* _What you should do_
The word "between" marks the lines to report; pull each of them from the listing.

(Task material begins)

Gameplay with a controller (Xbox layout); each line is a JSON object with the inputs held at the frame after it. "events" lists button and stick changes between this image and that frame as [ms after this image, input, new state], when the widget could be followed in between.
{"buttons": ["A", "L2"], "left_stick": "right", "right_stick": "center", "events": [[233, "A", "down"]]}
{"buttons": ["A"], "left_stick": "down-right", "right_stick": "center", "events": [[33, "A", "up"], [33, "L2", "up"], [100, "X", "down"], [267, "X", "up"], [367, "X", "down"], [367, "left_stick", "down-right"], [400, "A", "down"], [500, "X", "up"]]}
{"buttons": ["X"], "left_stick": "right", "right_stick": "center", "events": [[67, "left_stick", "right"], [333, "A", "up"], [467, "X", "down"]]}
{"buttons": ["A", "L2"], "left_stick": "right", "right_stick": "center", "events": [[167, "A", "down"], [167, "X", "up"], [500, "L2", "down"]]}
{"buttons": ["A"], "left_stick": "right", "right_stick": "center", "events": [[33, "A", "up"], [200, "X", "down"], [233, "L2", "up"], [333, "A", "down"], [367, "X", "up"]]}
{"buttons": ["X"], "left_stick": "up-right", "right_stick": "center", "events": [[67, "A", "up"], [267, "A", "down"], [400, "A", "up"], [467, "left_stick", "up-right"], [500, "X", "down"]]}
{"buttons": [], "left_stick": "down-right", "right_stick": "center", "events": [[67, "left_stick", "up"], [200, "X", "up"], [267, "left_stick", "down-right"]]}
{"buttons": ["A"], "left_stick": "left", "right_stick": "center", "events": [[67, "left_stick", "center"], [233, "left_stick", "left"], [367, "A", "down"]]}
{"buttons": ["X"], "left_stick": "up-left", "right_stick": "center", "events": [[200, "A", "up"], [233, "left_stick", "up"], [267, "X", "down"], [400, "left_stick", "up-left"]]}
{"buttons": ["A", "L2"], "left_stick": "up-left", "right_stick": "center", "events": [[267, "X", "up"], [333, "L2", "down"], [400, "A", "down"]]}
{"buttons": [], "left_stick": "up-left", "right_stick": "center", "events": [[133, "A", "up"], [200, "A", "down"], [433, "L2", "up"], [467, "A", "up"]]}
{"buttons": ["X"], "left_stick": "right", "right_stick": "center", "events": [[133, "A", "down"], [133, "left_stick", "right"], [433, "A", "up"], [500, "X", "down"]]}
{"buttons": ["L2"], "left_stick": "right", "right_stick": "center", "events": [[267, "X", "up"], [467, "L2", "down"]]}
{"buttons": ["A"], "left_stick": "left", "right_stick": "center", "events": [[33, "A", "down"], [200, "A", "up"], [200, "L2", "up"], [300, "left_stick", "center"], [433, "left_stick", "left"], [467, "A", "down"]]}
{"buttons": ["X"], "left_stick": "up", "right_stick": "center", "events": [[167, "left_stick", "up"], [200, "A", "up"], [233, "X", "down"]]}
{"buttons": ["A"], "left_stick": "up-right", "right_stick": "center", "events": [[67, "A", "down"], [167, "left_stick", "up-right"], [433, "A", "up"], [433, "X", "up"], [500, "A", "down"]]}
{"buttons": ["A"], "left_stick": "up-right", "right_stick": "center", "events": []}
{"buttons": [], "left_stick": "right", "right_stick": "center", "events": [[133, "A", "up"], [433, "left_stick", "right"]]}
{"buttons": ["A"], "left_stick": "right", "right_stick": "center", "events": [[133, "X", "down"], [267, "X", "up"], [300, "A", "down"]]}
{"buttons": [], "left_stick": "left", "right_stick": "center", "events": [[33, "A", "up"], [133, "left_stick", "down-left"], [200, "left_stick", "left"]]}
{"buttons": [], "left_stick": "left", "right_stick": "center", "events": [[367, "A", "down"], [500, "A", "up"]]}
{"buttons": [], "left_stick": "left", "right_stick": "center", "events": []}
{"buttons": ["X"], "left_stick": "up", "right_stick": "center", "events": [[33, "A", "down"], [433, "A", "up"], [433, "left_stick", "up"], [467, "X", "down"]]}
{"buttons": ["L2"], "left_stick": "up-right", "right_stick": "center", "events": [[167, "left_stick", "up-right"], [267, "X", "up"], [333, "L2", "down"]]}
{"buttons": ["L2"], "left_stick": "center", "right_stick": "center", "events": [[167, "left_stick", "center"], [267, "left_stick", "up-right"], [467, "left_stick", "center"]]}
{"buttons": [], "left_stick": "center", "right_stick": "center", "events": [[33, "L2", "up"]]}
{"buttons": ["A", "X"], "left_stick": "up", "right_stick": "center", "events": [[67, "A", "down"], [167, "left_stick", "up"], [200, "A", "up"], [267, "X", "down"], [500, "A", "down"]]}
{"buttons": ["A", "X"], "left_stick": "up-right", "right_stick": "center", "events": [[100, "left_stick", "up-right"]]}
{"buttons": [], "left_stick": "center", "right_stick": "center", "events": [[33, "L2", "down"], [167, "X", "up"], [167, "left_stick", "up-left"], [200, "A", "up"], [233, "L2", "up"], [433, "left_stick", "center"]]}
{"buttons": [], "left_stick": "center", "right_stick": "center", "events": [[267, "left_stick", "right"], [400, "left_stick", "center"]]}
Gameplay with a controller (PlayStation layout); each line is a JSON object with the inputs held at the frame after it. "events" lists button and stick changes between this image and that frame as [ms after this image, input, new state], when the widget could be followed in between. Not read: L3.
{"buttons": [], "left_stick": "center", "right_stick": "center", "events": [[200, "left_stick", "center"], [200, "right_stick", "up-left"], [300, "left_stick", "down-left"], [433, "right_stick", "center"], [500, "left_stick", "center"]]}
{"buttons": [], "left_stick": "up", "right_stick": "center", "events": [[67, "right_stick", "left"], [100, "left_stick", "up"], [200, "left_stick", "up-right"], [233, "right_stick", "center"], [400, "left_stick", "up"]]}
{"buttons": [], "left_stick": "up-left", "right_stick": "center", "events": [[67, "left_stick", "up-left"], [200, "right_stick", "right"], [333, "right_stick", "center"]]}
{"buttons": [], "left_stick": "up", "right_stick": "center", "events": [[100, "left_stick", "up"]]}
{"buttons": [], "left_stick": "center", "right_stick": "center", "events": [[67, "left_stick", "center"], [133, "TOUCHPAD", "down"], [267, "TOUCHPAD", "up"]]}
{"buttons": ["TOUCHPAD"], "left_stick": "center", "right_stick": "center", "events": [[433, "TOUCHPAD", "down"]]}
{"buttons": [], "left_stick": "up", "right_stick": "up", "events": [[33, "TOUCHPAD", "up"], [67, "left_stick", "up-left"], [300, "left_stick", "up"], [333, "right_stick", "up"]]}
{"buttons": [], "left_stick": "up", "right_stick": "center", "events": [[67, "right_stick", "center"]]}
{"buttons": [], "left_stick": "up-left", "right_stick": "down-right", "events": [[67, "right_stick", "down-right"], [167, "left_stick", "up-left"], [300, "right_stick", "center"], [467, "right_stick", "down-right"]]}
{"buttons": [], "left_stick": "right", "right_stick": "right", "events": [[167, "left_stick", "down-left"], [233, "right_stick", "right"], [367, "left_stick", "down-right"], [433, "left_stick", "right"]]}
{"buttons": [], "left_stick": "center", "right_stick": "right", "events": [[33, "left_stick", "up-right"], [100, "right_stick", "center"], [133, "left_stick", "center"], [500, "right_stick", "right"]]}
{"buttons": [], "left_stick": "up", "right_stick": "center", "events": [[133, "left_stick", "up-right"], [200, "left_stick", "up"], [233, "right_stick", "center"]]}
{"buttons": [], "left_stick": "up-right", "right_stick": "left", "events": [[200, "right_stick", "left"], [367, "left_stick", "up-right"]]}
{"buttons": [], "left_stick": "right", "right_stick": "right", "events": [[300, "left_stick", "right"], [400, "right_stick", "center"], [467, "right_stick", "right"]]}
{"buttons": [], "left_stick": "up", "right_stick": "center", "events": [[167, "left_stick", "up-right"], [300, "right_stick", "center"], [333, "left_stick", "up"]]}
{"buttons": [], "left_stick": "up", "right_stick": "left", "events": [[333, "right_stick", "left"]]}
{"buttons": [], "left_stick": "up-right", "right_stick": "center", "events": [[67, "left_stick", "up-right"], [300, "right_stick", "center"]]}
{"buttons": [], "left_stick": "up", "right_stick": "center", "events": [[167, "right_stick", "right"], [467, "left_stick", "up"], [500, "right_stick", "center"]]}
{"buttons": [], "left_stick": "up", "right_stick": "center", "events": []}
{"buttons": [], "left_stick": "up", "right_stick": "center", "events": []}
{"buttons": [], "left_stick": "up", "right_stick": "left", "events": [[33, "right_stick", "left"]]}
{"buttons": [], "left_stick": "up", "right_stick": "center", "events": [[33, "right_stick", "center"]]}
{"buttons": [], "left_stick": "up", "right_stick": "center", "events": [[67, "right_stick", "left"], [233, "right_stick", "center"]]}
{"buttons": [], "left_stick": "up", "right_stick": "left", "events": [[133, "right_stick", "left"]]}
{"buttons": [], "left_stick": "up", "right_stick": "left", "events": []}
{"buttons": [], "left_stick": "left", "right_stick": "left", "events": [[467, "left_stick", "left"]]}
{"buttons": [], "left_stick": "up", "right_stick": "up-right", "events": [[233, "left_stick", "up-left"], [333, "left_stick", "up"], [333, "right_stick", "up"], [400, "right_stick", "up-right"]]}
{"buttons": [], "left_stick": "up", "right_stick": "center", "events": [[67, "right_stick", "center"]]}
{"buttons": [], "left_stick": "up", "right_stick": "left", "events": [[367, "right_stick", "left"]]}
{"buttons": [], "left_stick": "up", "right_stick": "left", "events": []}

(Task material ends)

* _Exercise response_
Gameplay with a controller (Xbox layout); each line is a JSON object with the inputs held at the frame after it. "events" lists button and stick changes between this image and that frame as [ms after this image, input, new state], when the widget could be followed in between.
Gameplay with a controller (PlayStation layout); each line is a JSON object with the inputs held at the frame after it. "events" lists button and stick changes between this image and that frame as [ms after this image, input, new state], when the widget could be followed in between. Not read: L3.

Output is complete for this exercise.